Wednesday, May 11, 2011

Artisan Croutons


Artisan croutons. If I had not already used my yearly allotment of f-bombs, I might have used one here. ARTISAN CROUTONS!

I worked in a grocery store bakery at age 16. In this brave new world, that apparently makes me an artisan. So let me tell you how I made the croutons.

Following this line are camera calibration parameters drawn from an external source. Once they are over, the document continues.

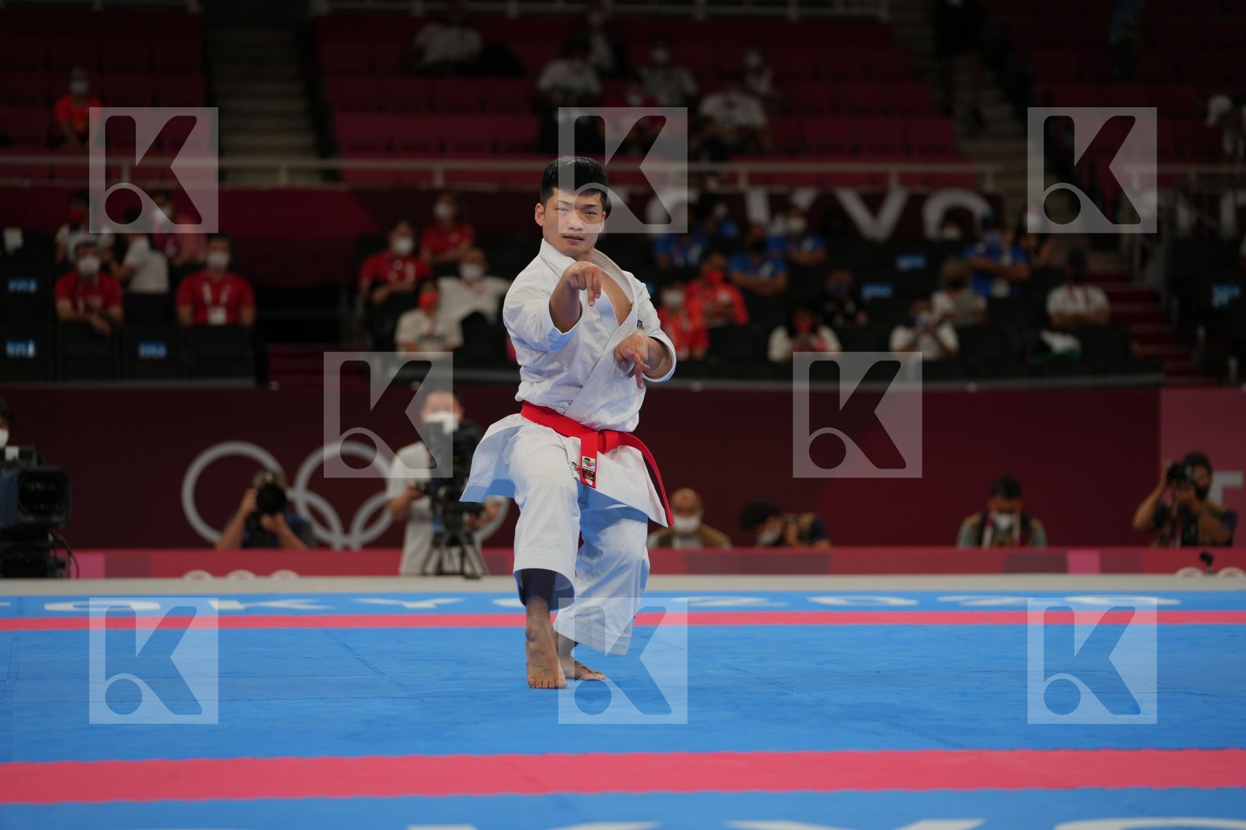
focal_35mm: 130
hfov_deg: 15.8
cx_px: 623
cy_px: 415
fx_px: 4499
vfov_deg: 10.5
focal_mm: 130
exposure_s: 1/500
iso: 200
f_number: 2.8
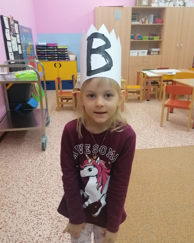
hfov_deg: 50.0
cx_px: 95
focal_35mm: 29
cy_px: 117
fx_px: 208
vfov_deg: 60.4
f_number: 1.8
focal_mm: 4.75
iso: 320
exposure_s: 1/100
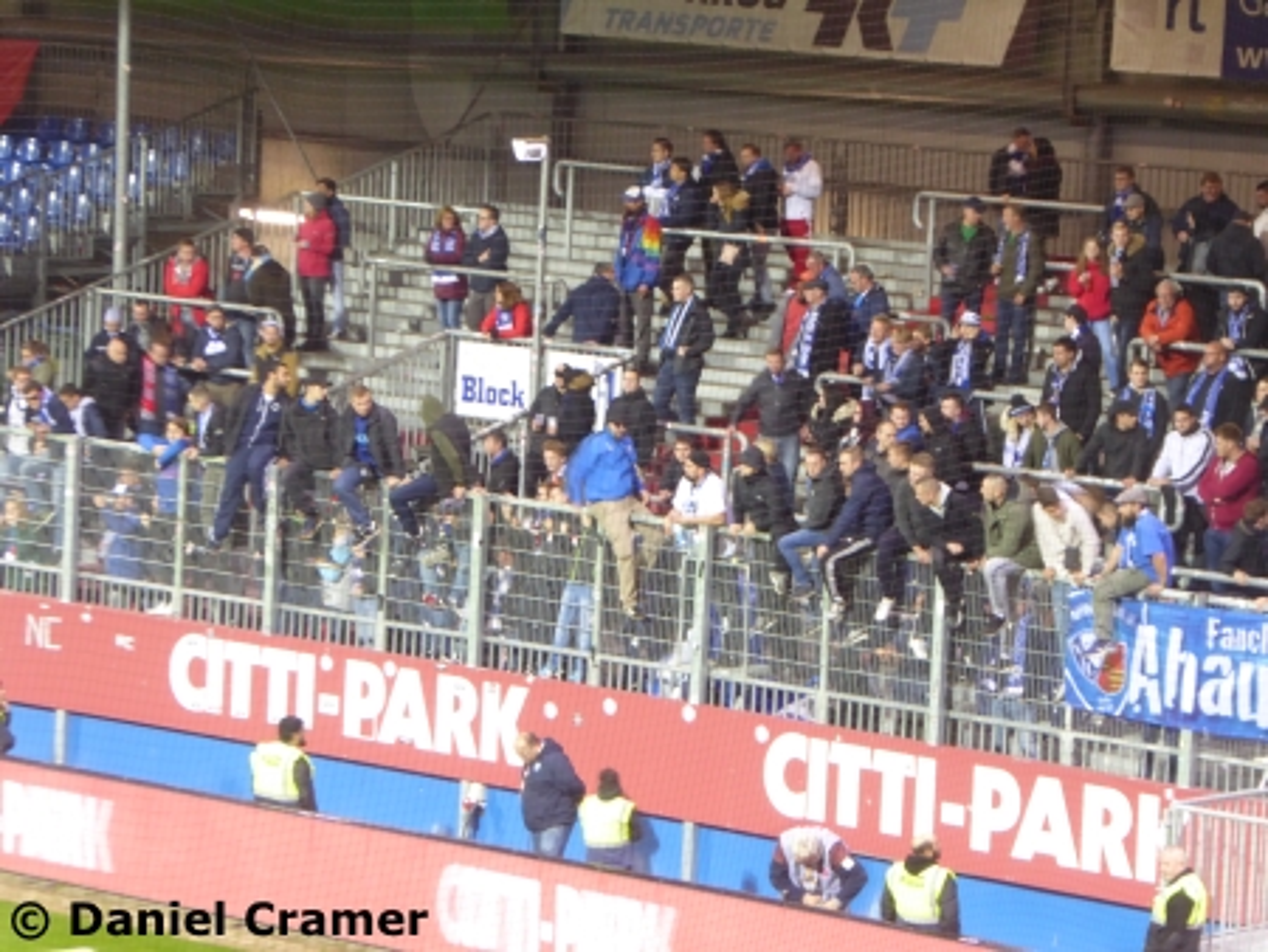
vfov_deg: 9.3
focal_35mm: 160
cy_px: 476
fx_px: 5864
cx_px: 634
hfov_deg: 12.3
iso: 400
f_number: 6.3
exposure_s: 1/6
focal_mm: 28.7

Step 1: Collect all of the old, expired bread from the shelves.
Step 2: Run it through the slicer, one way for baguettes or both ways for loaf bread, to get cubes. (A definite OSHA violation, BTW, as the slicer was supposed to be off limits to the under 18 set)
Step 3: Drizzle with some kind of trans fat.
Step 4: Sprinkle with paprika and dried herbs.
Step 5: Bake.

Not one of those steps took skill. The old guy in the bakery didn't have to demonstrate technique to me. I didn't have to practice. He didn't have to give me the closely guarded secrets that he had accumulated in his decades as a master baker, save this one: "Croutons are just dead bread. Hurry up."

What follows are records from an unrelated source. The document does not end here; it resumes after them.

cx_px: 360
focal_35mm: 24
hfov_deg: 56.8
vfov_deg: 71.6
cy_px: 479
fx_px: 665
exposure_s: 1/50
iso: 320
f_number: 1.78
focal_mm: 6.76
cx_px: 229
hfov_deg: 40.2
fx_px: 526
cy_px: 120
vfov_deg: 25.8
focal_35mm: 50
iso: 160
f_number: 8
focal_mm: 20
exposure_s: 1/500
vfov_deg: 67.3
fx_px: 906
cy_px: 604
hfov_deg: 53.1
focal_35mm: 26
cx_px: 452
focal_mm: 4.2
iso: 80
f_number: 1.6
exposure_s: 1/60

So, back to these particular croutons - I should point out that the package first calls them gourmet. Which is what I think most people mean when they misuse the word artisan. But then they go on to call them artisan as well. I want to chalk this up to a language issue since these seem to be some kind of French Canadian crouton, but realistically they are probably just intentionally exploiting the word artisan and being douchey - which I think, in French, is still douchey.

1 comment:

  1. I will find a way to use the term dead bread in the coming week if I have to headbutt someone.